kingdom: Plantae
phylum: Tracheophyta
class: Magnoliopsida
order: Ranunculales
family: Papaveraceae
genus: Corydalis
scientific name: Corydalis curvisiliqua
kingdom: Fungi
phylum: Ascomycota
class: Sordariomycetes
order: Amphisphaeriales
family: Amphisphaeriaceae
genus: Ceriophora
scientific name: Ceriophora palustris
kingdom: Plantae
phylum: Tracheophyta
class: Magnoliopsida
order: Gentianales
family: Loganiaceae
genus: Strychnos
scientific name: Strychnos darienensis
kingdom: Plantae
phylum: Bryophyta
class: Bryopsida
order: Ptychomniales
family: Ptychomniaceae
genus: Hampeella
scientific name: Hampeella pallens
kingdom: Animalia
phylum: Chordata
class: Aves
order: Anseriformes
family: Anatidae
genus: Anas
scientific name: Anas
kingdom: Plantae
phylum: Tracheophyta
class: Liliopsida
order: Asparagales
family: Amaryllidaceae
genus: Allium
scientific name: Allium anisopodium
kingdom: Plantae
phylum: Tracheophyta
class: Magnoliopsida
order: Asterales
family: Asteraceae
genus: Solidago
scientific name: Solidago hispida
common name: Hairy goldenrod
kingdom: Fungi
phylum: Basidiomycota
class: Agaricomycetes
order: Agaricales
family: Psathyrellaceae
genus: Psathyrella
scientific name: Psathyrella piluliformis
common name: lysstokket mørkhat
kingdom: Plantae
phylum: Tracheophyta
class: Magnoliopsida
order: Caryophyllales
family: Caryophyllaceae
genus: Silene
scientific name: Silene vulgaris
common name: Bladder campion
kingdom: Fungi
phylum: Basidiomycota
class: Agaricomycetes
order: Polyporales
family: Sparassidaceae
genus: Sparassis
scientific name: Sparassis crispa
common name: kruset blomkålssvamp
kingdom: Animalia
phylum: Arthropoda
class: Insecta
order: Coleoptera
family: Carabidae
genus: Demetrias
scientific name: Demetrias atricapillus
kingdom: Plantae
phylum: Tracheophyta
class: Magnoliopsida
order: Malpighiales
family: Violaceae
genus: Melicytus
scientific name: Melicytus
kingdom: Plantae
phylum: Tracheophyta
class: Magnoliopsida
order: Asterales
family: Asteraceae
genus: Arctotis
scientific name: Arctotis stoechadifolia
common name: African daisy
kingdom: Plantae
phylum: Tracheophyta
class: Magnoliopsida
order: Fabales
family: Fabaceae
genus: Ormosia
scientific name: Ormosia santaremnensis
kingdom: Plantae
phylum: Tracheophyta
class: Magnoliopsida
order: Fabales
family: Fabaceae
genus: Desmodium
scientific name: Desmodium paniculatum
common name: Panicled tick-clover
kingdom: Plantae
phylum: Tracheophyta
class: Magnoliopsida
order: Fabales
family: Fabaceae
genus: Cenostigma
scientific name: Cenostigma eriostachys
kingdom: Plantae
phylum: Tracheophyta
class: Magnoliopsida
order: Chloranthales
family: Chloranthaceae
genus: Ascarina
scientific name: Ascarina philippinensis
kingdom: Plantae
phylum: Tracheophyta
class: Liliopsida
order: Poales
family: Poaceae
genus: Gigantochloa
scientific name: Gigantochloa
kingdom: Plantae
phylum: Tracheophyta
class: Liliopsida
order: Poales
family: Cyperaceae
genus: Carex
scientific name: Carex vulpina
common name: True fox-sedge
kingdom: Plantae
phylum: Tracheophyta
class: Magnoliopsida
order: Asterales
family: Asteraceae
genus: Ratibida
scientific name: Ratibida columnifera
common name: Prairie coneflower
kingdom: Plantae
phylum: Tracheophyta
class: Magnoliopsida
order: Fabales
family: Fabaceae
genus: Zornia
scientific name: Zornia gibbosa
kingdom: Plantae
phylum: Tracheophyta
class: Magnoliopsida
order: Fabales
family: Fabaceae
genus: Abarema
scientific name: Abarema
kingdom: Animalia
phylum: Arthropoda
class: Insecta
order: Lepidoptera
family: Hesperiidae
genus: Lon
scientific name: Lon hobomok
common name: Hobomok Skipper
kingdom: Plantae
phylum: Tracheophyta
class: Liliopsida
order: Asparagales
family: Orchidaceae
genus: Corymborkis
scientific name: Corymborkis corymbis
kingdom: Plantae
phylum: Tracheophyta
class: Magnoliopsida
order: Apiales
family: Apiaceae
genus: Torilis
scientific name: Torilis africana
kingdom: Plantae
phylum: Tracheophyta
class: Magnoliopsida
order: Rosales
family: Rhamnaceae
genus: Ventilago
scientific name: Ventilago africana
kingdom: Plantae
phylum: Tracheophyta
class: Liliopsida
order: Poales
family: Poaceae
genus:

________________

## WRITTEN PROBLEM:
Output the lines from the start of the entries through the line containing "class: Aves", inclusive, as a numbered list, leaving out any blank lines.

## EXPECTED OUTPUT:
1. kingdom: Plantae
2. phylum: Tracheophyta
3. class: Magnoliopsida
4. order: Ranunculales
5. family: Papaveraceae
6. genus: Corydalis
7. scientific name: Corydalis curvisiliqua
8. kingdom: Fungi
9. phylum: Ascomycota
10. class: Sordariomycetes
11. order: Amphisphaeriales
12. family: Amphisphaeriaceae
13. genus: Ceriophora
14. scientific name: Ceriophora palustris
15. kingdom: Plantae
16. phylum: Tracheophyta
17. class: Magnoliopsida
18. order: Gentianales
19. family: Loganiaceae
20. genus: Strychnos
21. scientific name: Strychnos darienensis
22. kingdom: Plantae
23. phylum: Bryophyta
24. class: Bryopsida
25. order: Ptychomniales
26. family: Ptychomniaceae
27. genus: Hampeella
28. scientific name: Hampeella pallens
29. kingdom: Animalia
30. phylum: Chordata
31. class: Aves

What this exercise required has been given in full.